Exercise instructions: Across the entries below, count the lines that contain the word "treatment" and reply with that number only.

[Dataset entries]

BEGIN

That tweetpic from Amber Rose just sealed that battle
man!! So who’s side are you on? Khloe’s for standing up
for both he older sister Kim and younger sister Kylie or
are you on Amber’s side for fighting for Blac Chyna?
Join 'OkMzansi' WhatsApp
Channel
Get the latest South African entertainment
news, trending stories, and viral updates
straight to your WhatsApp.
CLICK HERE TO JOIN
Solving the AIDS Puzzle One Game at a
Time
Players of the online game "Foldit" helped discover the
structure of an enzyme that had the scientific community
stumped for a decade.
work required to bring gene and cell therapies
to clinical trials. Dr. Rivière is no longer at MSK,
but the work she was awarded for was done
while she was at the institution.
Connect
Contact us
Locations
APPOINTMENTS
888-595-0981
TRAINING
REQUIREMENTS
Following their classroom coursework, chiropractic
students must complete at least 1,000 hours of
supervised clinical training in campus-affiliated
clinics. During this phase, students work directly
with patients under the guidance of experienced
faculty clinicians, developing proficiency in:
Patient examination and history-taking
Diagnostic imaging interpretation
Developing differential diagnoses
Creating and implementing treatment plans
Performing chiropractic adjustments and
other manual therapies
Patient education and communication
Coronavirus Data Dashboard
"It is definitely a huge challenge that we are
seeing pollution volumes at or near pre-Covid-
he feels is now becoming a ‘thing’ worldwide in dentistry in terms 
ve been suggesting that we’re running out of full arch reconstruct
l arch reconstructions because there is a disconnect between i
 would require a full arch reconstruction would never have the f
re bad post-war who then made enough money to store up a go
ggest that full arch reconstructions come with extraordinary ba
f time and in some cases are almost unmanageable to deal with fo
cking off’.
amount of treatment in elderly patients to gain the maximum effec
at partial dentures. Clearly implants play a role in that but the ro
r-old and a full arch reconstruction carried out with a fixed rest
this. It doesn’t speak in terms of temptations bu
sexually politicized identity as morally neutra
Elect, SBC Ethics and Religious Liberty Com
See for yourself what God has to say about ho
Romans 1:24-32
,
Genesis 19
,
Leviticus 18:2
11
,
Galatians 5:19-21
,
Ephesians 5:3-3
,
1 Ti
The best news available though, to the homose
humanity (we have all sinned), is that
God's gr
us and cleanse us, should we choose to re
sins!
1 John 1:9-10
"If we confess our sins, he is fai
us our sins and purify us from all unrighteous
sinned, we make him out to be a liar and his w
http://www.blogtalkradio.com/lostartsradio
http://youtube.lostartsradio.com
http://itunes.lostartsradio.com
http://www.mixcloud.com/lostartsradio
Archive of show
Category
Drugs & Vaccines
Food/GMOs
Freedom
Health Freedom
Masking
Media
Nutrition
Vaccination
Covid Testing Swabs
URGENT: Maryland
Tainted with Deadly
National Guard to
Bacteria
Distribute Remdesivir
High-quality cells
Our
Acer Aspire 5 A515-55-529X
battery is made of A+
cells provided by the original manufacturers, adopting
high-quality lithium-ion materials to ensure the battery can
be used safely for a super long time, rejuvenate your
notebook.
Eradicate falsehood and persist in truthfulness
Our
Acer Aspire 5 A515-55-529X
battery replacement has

END

Result: 2